[[ Excerpted data open ]]
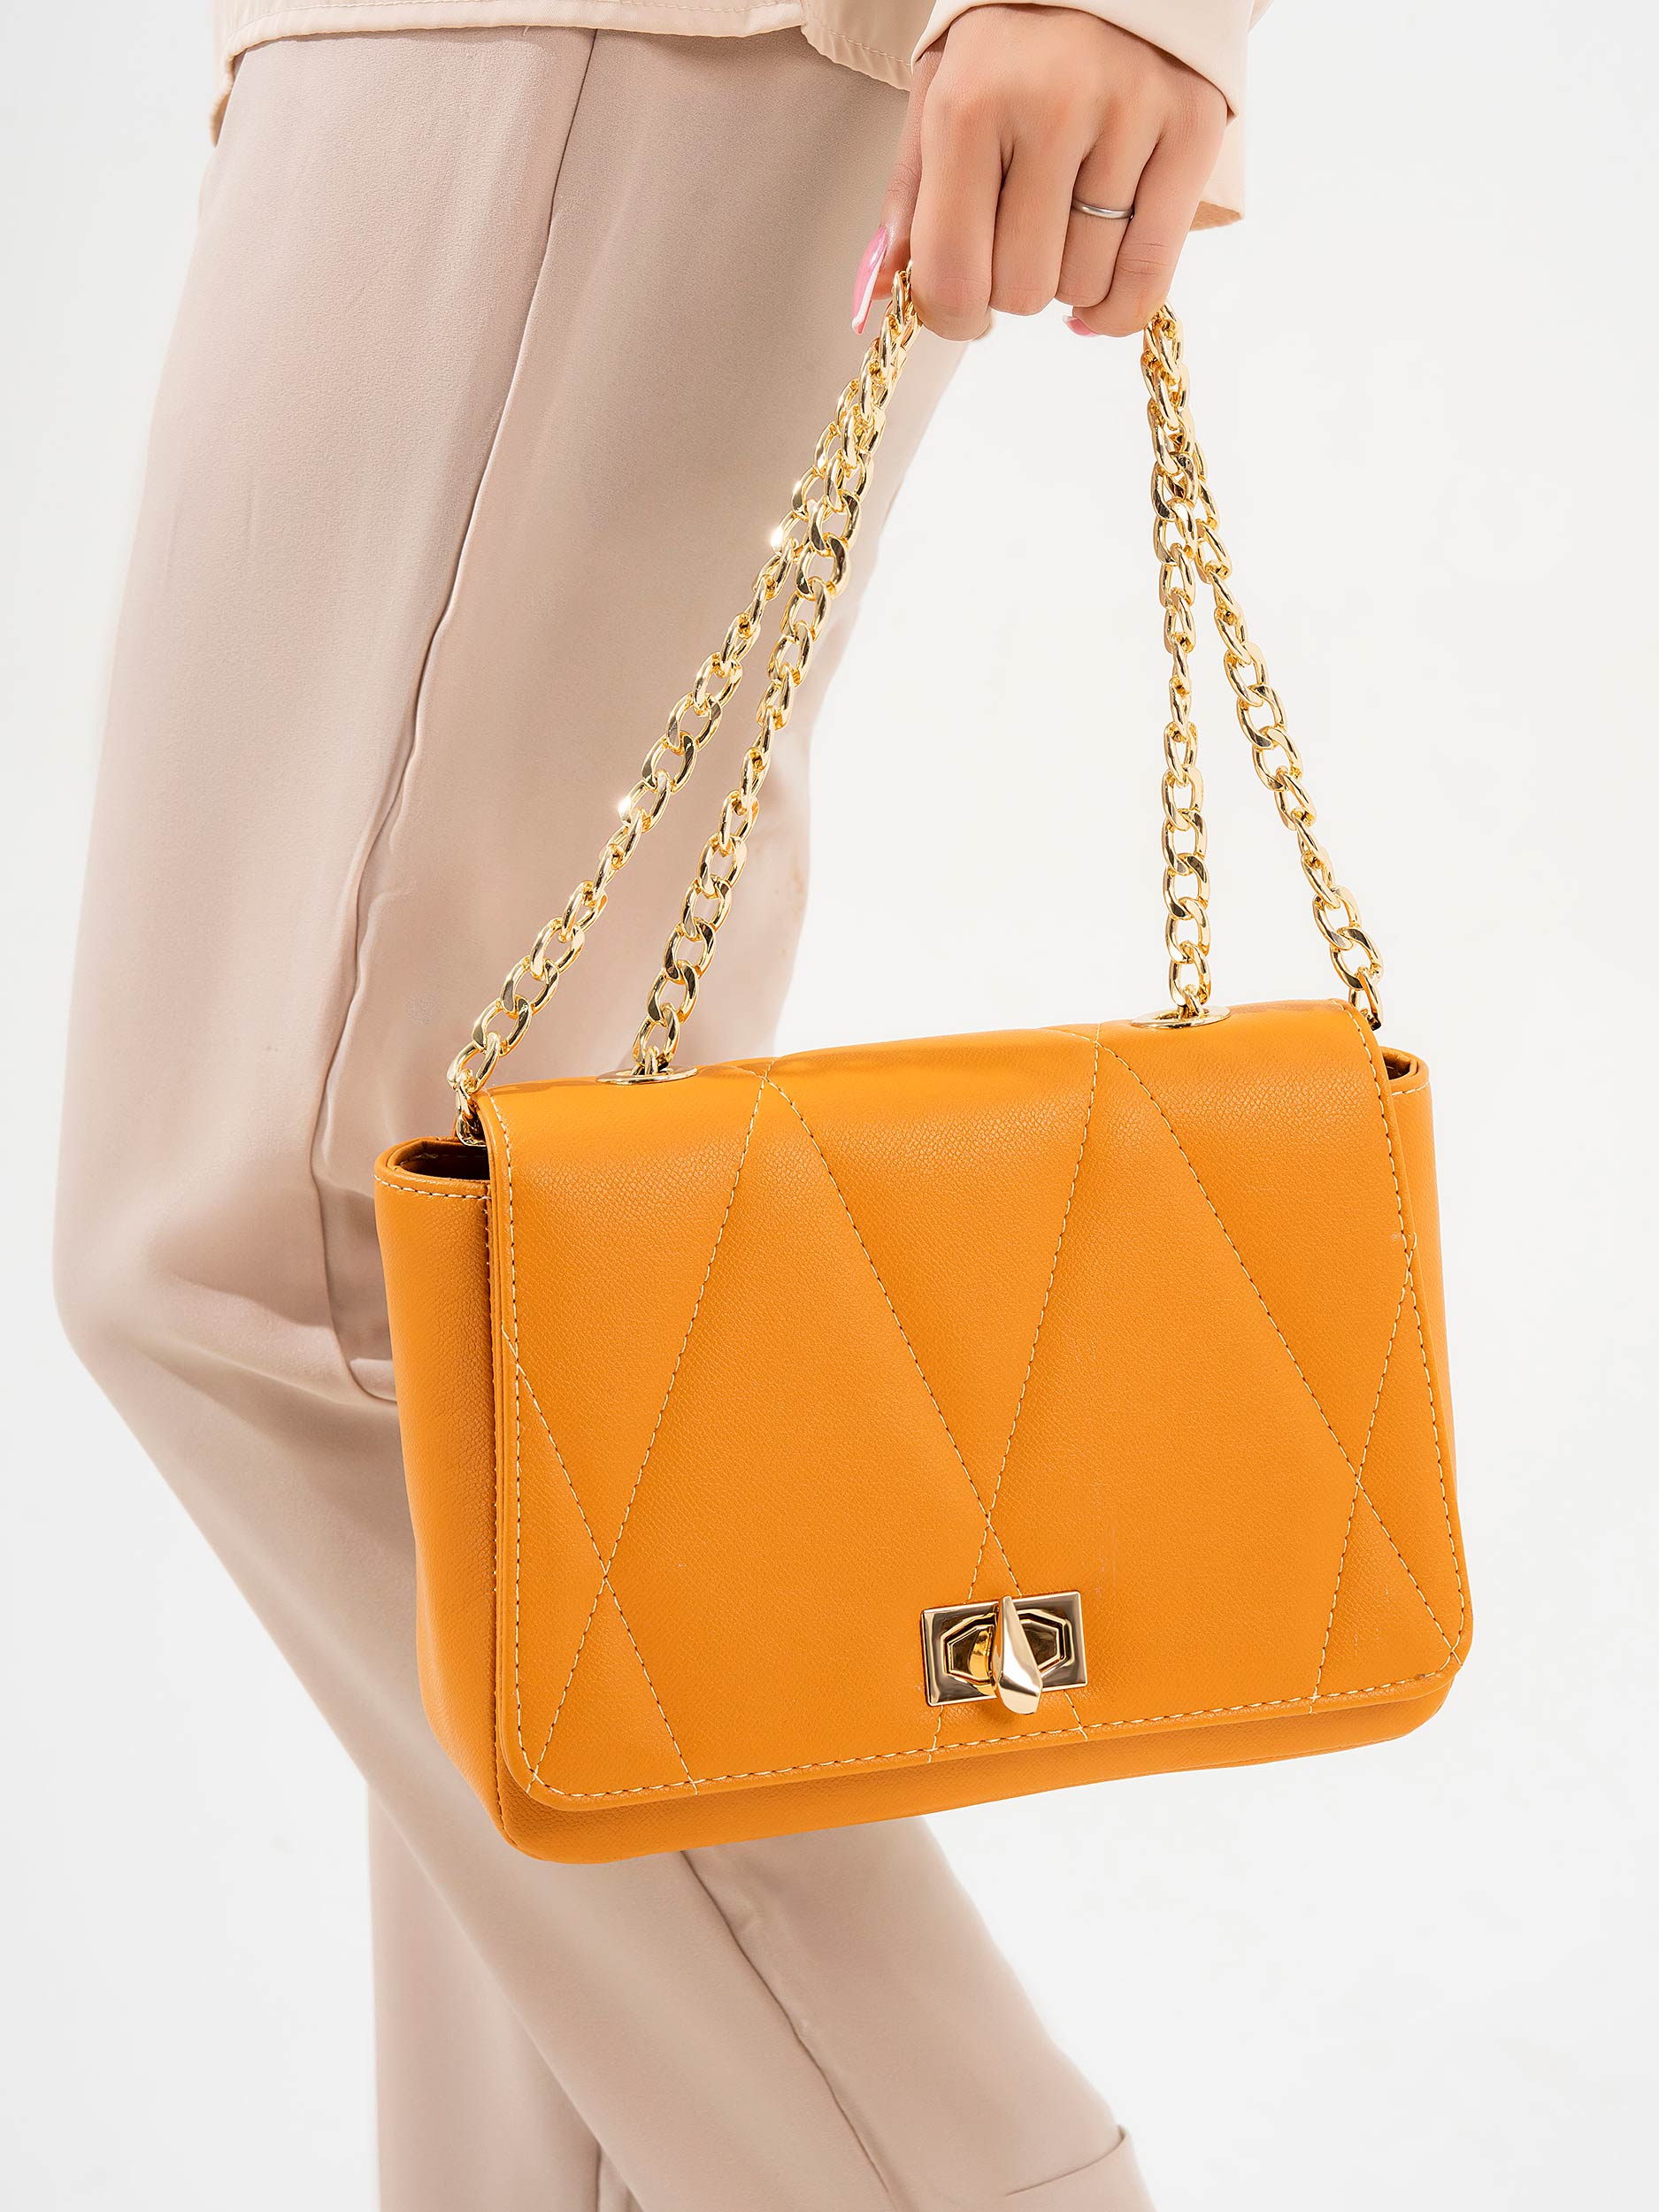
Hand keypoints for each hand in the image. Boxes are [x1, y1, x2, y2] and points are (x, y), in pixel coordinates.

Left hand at [851, 7, 1225, 340]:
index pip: (953, 274)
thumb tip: (881, 292)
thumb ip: (911, 199)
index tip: (961, 308)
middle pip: (1023, 290)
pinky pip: (1150, 275)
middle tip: (1018, 245)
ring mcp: (1131, 115)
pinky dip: (1120, 307)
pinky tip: (1101, 298)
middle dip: (1012, 286)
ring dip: (1069, 284)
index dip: (952, 317)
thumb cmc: (1010, 42)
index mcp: (970, 103)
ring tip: (1065, 231)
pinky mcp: (1193, 127)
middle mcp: (1054, 105)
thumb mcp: (940, 98)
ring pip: (1086, 285)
[[ Excerpted data closed ]]
### Assignment
Every line above that holds the string "hand" should be returned.

### Answer to this problem
Hand keypoints for each hand in the image. Boxes are [x1, y1, x2, y2] and points are (x, y), in pixel coordinates.
Left hand at [851, 7, 1225, 340]:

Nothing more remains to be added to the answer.